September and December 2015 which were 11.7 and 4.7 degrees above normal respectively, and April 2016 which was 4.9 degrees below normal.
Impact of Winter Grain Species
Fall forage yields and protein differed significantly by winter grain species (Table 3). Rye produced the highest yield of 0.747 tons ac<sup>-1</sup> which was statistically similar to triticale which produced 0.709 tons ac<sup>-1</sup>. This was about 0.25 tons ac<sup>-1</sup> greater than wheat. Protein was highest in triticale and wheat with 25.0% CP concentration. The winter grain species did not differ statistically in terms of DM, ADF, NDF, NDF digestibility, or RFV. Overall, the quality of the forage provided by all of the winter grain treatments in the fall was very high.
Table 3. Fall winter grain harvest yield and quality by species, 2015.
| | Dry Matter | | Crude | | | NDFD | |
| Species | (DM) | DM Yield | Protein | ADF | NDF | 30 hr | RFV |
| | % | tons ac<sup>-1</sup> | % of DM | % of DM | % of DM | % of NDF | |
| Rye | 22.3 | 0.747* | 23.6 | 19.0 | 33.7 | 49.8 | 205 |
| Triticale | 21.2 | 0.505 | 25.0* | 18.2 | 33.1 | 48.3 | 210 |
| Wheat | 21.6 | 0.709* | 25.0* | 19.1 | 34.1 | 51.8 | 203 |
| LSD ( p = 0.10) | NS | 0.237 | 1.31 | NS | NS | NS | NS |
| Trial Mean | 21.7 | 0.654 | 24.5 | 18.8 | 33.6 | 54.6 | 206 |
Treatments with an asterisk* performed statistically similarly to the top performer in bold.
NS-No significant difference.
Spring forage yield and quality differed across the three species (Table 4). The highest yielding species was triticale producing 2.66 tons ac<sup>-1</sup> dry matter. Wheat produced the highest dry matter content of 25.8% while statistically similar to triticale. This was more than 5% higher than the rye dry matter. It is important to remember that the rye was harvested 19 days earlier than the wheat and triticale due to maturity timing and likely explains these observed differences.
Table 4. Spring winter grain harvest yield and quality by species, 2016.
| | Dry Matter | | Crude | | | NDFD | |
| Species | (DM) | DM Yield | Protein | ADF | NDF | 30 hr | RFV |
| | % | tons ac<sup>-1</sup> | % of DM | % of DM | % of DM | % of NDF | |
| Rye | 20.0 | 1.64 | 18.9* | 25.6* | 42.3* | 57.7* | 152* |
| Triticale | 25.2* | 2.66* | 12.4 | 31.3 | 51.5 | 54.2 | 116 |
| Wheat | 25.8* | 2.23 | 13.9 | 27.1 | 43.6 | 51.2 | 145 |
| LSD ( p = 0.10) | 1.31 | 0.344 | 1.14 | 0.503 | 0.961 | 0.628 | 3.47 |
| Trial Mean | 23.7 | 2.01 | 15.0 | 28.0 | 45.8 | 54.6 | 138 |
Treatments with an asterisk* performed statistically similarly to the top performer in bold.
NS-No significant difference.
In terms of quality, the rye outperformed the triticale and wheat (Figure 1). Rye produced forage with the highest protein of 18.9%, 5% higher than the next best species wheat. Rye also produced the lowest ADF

> Problem details
With "Mean" as the search string, filter the records and return each line that has it.

> Answer section
| Trial Mean | 21.7 | 0.654 | 24.5 | 18.8 | 33.6 | 54.6 | 206 |
| Trial Mean | 23.7 | 2.01 | 15.0 | 28.0 | 45.8 | 54.6 | 138 |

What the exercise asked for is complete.